Thanks very much for this, John – very thorough, lots of sympathetic insights into an interesting and unusual urban setting and communities, and fascinating in particular for me because I did some work for the council there (Inverclyde) about 20 years ago. It was in the depths of the falling-population / emptying stock crisis of the turn of the century, and my calculations projected a need to continue demolitions at their then-current rate (200-250 a year). We did surveys of residents and of people who’d left to explore what might make a difference. And then tried to put it together with a ‘Strategy for Change’ that focussed on the cores of Greenock & Port Glasgow, and envisaged completely dropping one outer estate which combined remoteness, poor bus service and hard-to-let tower blocks.

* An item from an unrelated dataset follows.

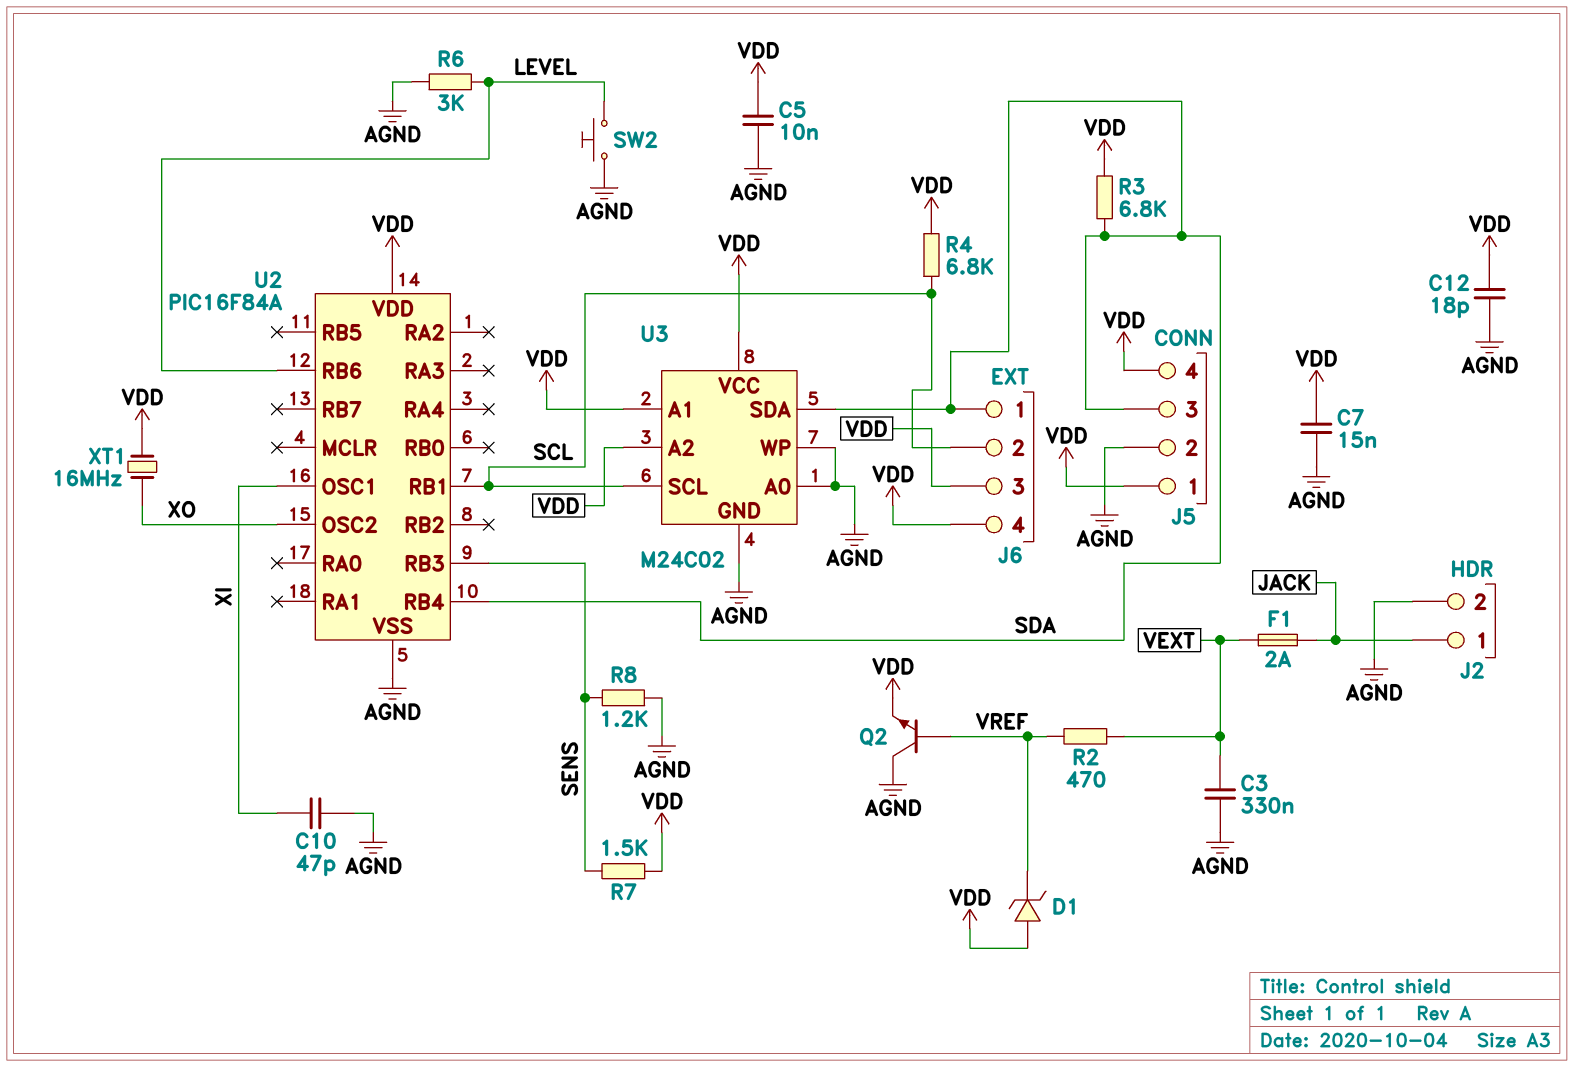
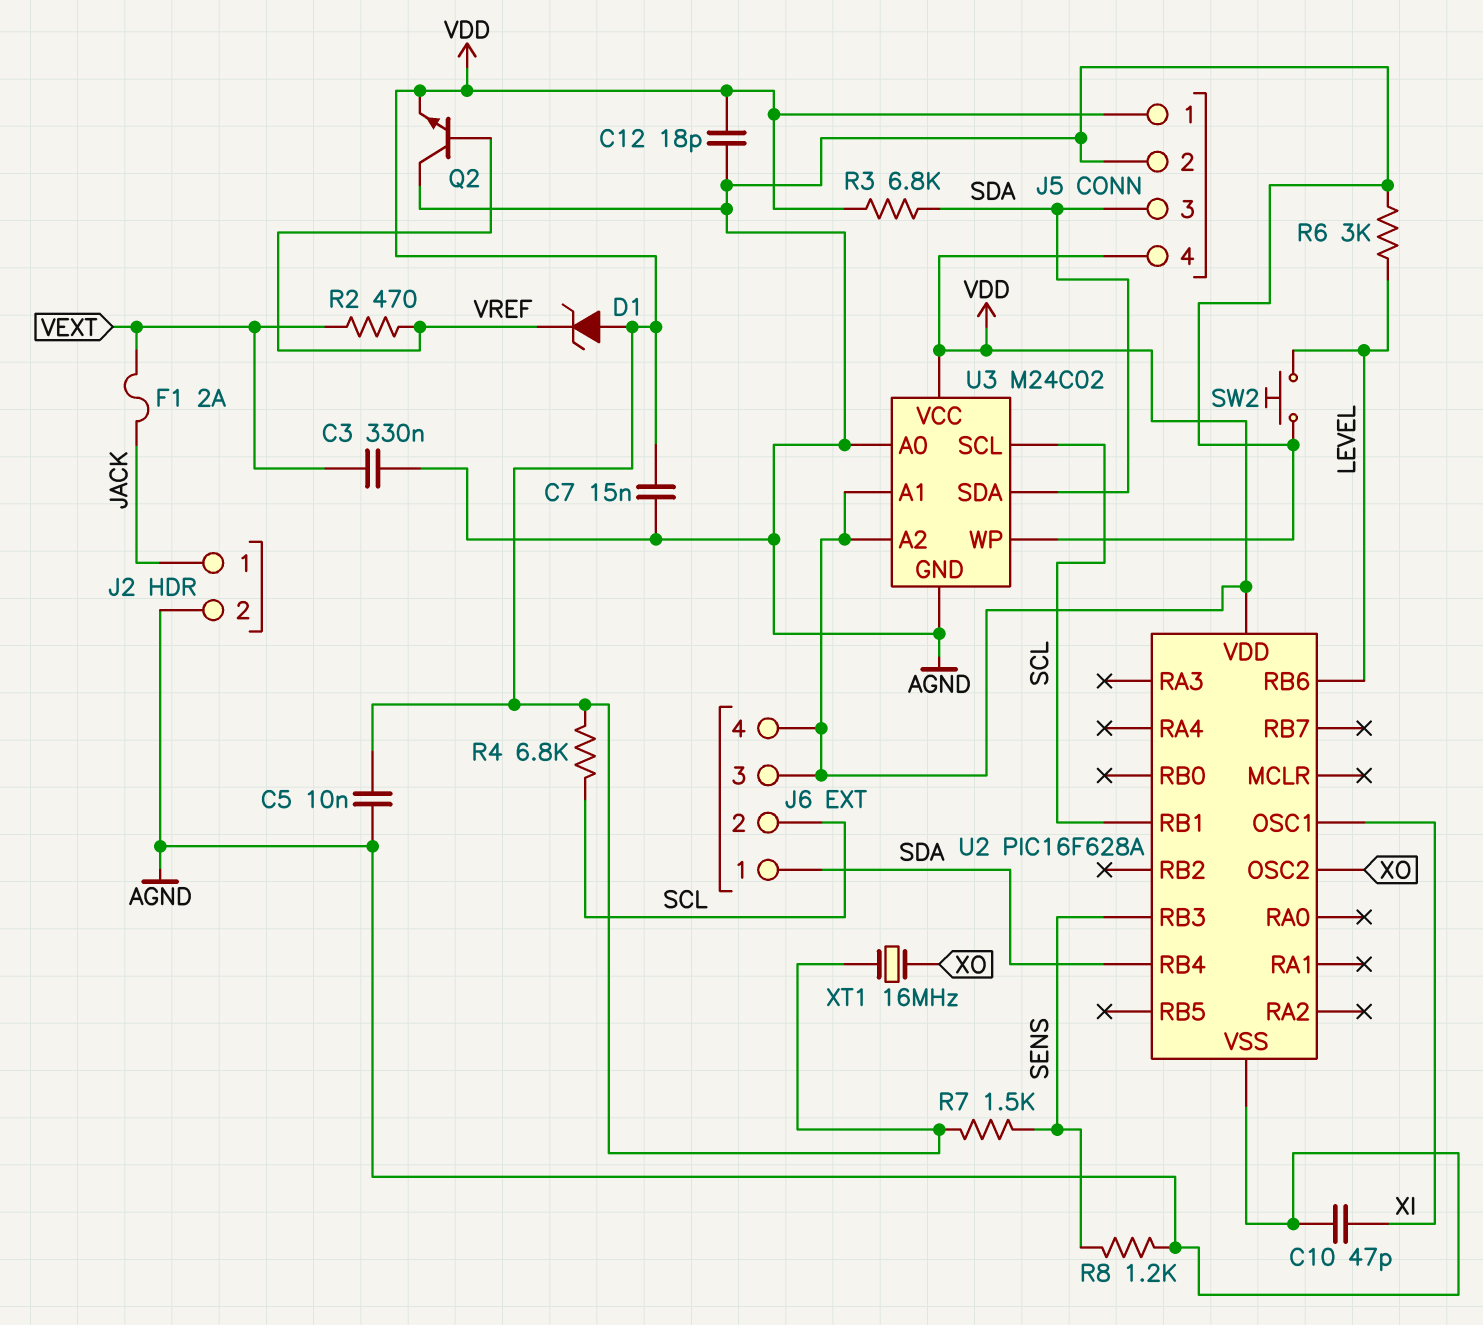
U2: PIC16F84A -> PIC16F628A

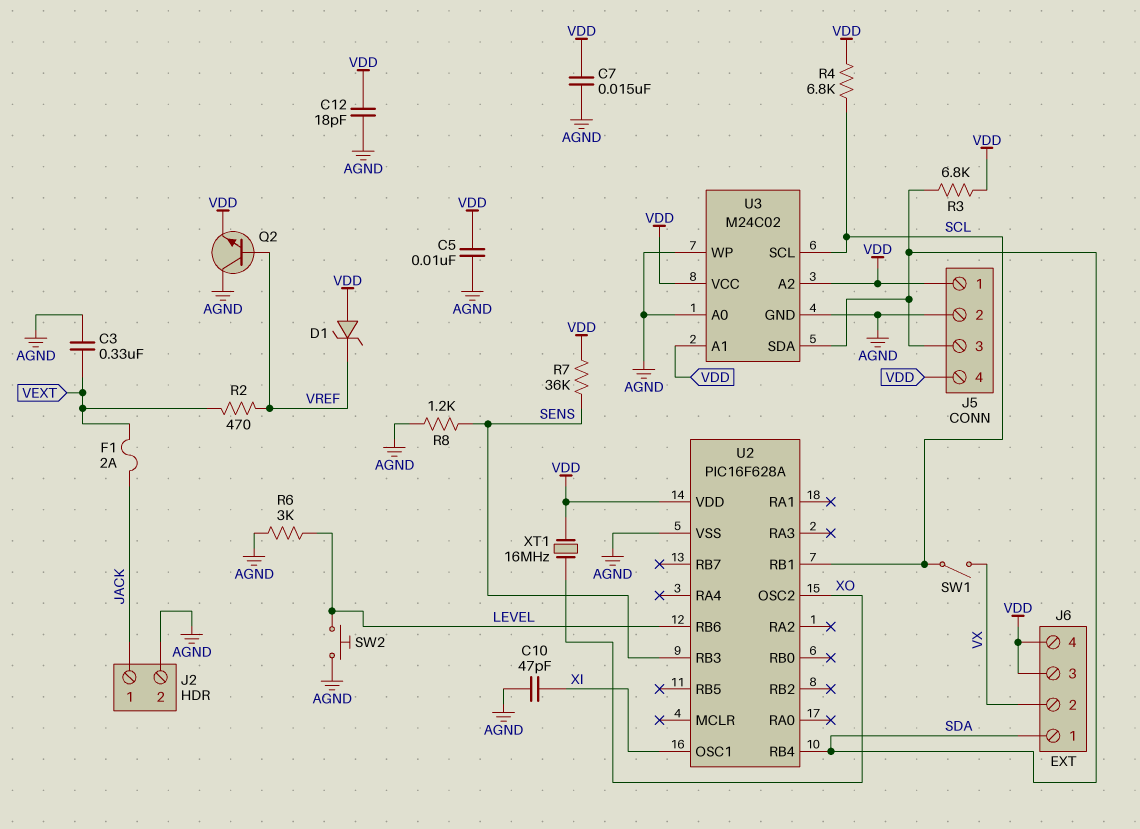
J6 pin 2: SCL -> VX
R7: 1.5k (SENS, VDD) -> 36k (SENS, VDD)
SW1: none -> switch (SCL, VX)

I do love the place: our final report said at one point “To Scots, the Lower Clyde has a pretty grim image, of a post-shipbuilding landscape of dereliction and poverty, tucked away at the end of the line. The visitor from south of the Border, on the other hand, sees spectacular Clyde views to Ben Lomond and Loch Long, and vacant sites 15 minutes from the international airport”. Ach well, not that different today…
Martin
Thank you, Martin. It did make for a fascinating case study and I was fortunate to get the chance to visit – albeit in unusual circumstances and rather briefly. I think your last quote is spot-on and I wish I’d be able to use it in the piece. In fact, I’m sorry not too have had the benefit of your personal experience and insight more broadly as it’s certainly very germane to what I was trying to cover.